Thursday, August 16, 2012

The Glue that Binds

In today's Gospel Jesus counsels forgiving not seven times but seventy. Forgiveness has been called the core of the Christian faith (C.S.Lewis). The Christian answer to conflict and violence is forgiveness, not tit for tat. To defeat your enemy, Lincoln said, make him your friend.

Forgiveness is not an easy yoke to shoulder, but often the hardest thing we can undertake. Forgiving may take years of effort. But it is what Christ demands and offers by way of invitation to liberation and new life. My commentary on today's reading (Living In Christ) notes that persons meeting who hold a grudge against one another stiffen, like corpses. Life flows again when we can forgive.

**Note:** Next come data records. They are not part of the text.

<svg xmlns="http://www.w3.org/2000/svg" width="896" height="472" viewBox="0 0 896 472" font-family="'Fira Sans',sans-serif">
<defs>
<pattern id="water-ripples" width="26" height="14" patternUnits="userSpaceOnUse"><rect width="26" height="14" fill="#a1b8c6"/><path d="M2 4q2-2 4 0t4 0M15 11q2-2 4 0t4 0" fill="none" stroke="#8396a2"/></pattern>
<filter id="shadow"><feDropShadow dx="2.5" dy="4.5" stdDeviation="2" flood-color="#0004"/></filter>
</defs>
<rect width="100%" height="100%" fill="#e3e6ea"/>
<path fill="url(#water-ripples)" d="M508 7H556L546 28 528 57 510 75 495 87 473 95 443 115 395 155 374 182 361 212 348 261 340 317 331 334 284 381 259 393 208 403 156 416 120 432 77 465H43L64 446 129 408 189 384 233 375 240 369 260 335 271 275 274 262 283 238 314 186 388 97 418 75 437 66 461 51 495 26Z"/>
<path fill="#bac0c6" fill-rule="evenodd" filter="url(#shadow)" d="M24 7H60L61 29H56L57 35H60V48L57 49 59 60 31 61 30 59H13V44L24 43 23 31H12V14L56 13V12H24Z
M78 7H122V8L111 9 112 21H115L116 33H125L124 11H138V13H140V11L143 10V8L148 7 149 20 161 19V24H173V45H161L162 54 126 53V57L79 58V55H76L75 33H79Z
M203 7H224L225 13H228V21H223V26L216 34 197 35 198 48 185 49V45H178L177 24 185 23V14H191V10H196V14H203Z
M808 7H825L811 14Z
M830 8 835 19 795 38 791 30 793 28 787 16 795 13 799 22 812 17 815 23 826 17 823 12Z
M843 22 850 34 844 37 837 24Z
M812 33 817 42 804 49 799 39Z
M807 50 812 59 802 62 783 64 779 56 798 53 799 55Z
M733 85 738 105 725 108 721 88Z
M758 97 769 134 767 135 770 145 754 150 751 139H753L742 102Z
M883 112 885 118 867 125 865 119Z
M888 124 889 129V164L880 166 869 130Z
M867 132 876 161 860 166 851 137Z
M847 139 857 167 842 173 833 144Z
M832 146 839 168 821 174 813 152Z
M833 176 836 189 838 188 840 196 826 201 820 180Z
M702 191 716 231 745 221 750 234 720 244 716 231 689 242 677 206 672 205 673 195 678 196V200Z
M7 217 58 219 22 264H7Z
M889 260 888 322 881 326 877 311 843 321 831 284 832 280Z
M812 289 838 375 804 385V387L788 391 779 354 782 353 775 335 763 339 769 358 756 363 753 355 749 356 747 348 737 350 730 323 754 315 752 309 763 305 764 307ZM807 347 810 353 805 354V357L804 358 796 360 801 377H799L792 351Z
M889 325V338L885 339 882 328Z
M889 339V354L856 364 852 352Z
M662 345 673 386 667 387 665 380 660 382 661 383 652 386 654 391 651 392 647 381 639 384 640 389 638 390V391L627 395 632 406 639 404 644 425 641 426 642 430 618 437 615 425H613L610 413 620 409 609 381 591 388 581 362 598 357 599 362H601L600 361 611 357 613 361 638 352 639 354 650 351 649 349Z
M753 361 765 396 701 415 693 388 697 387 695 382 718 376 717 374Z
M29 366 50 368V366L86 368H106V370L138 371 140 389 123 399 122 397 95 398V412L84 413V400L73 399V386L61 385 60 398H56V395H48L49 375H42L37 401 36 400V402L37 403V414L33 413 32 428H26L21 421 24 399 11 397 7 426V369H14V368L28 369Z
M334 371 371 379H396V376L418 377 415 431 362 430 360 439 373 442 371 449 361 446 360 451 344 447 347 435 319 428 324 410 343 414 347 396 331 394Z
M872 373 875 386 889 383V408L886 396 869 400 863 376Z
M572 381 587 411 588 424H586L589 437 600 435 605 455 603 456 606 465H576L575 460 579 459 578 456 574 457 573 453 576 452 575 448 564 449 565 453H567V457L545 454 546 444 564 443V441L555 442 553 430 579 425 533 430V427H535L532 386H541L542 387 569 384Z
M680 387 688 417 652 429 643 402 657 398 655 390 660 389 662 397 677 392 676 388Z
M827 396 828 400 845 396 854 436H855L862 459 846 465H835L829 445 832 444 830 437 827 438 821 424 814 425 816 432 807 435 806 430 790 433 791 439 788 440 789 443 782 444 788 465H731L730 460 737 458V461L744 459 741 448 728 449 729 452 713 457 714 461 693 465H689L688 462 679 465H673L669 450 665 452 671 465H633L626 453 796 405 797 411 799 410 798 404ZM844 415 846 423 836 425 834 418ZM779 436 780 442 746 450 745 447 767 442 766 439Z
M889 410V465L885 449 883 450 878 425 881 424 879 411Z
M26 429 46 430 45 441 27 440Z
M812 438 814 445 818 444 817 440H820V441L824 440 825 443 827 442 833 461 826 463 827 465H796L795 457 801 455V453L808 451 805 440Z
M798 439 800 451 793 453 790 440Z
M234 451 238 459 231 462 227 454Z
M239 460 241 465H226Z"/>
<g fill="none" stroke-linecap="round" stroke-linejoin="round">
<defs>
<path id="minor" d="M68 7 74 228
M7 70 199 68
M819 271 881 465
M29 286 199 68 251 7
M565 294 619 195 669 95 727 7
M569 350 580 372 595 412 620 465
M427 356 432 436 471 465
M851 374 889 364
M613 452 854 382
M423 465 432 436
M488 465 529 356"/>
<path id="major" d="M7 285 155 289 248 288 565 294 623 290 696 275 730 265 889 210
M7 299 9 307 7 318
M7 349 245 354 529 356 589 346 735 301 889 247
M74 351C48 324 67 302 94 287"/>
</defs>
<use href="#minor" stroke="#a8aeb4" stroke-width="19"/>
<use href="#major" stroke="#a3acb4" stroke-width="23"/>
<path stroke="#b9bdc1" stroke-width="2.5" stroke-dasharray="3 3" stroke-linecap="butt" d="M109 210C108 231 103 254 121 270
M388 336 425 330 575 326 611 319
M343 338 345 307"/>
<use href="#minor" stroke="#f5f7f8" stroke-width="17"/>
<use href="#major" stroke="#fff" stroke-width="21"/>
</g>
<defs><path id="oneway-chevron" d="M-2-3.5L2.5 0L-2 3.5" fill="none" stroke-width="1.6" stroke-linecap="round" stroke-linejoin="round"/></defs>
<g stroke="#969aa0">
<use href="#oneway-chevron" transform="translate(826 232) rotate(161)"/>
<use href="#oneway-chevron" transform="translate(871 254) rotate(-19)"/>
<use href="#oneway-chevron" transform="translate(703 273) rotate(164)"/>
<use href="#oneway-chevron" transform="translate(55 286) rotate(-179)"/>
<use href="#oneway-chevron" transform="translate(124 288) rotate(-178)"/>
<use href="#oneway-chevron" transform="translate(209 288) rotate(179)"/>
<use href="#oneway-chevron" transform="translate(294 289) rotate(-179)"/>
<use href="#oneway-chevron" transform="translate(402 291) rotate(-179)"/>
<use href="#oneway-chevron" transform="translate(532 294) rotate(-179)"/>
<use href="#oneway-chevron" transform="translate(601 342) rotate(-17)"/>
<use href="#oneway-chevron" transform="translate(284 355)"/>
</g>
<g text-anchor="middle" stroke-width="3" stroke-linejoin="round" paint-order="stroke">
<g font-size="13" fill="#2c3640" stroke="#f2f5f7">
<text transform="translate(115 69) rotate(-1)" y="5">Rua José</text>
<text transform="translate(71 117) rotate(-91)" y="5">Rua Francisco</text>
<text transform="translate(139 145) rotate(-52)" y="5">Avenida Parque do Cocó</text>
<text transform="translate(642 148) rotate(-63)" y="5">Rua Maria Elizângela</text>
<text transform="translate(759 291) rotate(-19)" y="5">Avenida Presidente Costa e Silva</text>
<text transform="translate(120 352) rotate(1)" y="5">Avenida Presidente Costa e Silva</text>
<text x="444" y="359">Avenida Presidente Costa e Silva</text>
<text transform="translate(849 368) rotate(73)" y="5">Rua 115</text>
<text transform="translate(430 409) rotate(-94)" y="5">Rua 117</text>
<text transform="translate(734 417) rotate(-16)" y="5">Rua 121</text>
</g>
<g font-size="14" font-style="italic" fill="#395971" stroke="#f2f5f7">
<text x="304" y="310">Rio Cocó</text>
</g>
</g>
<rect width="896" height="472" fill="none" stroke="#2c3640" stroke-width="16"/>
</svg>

It is Christ's spirit of love that enables us to forgive. That was brought home to me today when I read that Plato in the Timaeus (31b-c) pointed out that "Two things cannot properly be put together without a third; there has to be some bond between the two to draw them together. The most beautiful bond is the one that produces the greatest union of itself and of the things it brings together . . ." (quoted in D.C. Schindler, "Ever Ancient, Ever New" in Communio, Spring-Summer 2012, at p. 47).

The point the author makes is that Christ is the glue, the bonding agent that draws two together in friendship. (Of course, that is the basic principle of the theology of Christian marriage. It applies, it seems, to all true friendships.)

Schindler goes on to say, "Compare to the opening line of Aelred of Rivaulx's work on friendship: 'You and I are here, and I hope that Christ is between us as a third"; On Spiritual Friendship, trans. Laurence C. Braceland (Trappist, K.Y.: Cistercian Publications, 2010),55."

I think of forgiveness as a core part of the Christian "glue" (love) that holds friends together. It is a crucial grace among the many graces of love, emanating from Christ, who is Love personified, drawing two into His loving embrace, and making friends of them.